*Data listing*
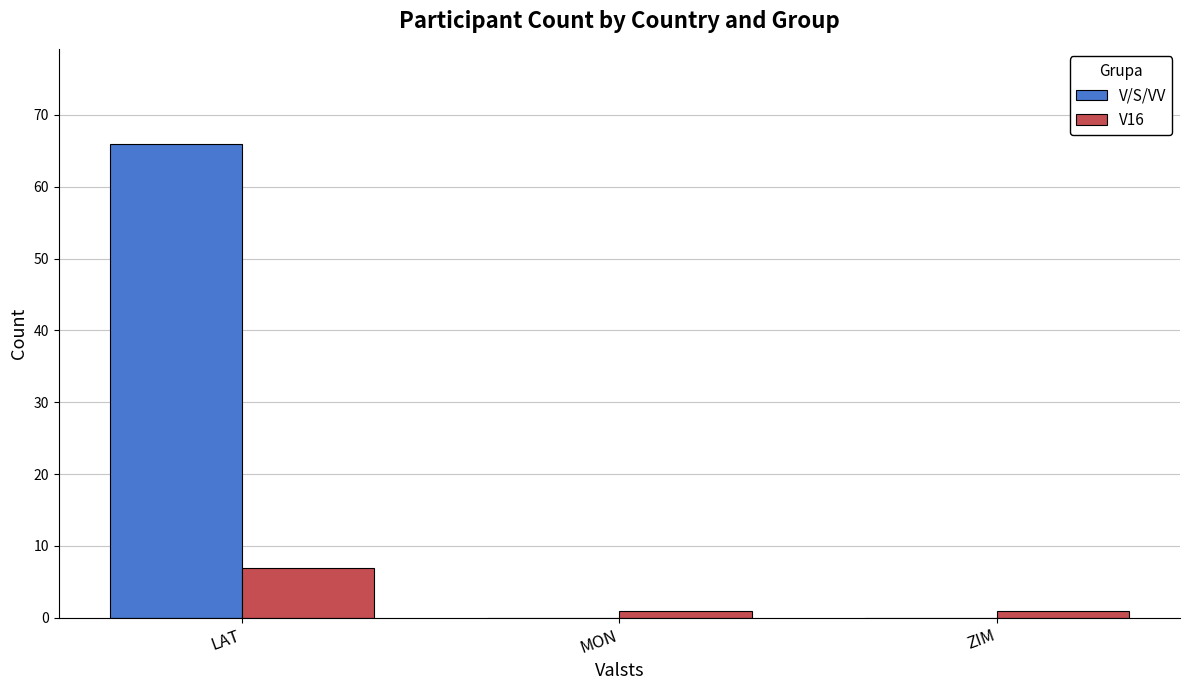

Reading right to left, extract all data points from this chart.

V/S/VV: 0	0	66
V16: 1	1	7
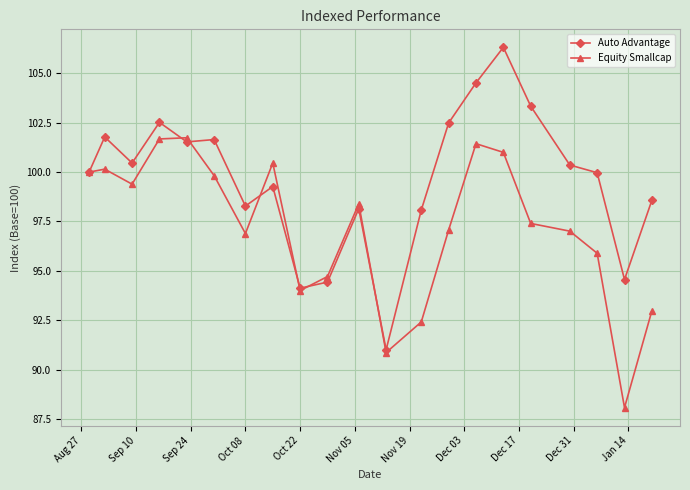

Which series has the largest total across all categories?

Auto Advantage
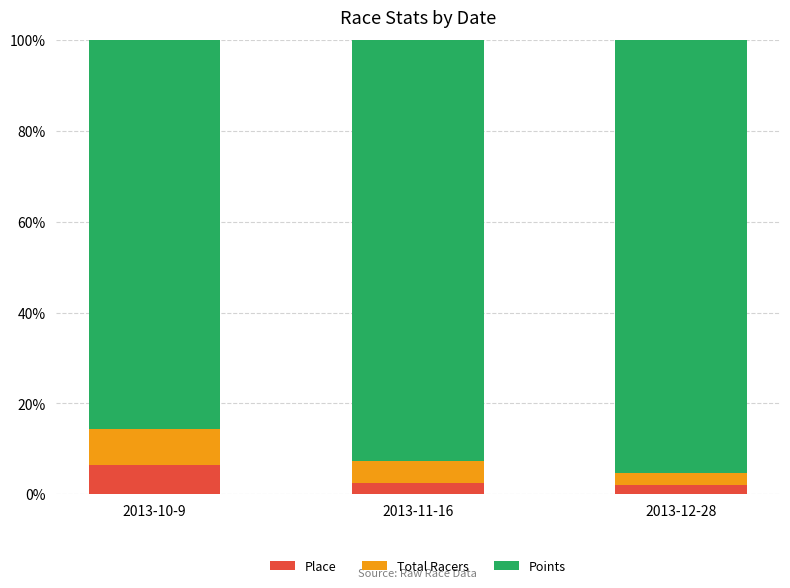

How many data points does each series have?

3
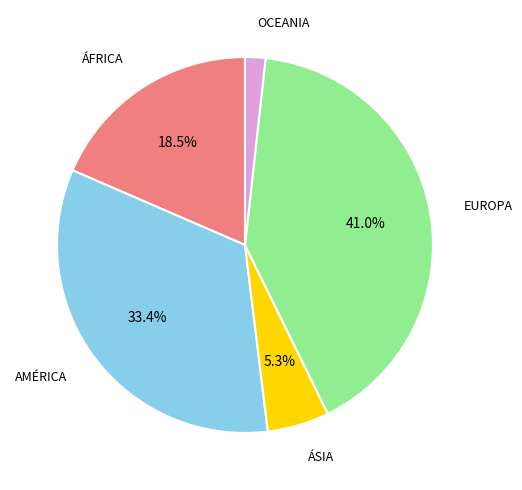

What percentage is NOT represented by ÁFRICA?

81.5%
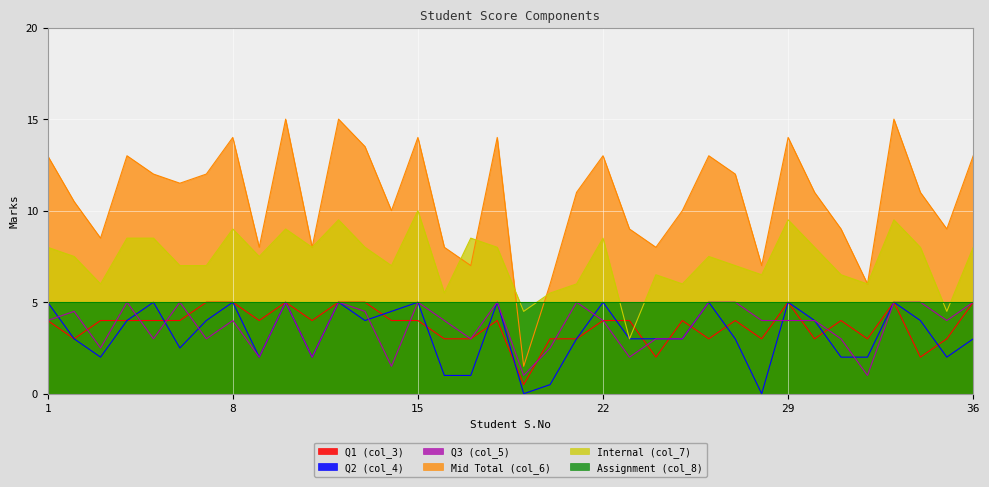

Where is Q2 (col_4) nearest to the value 2?

3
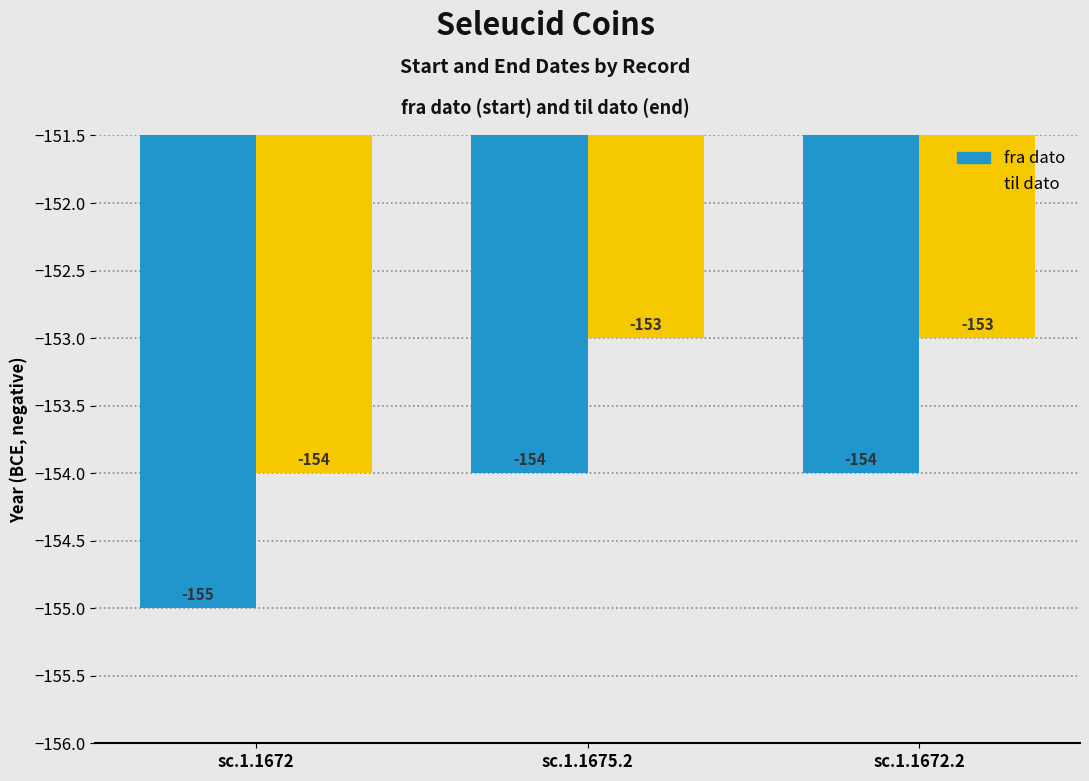

What position from the right is sc.1.1672?

3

*The problem*
Copy out every one of the entries above word for word, leaving out the pictures.

*Written reply*
Reading right to left, extract all data points from this chart.

V/S/VV: 0	0	66
V16: 1	1	7

Which series has the largest total across all categories?

Auto Advantage

How many data points does each series have?

3

What percentage is NOT represented by ÁFRICA?

81.5%

Where is Q2 (col_4) nearest to the value 2?

3

What position from the right is sc.1.1672?

3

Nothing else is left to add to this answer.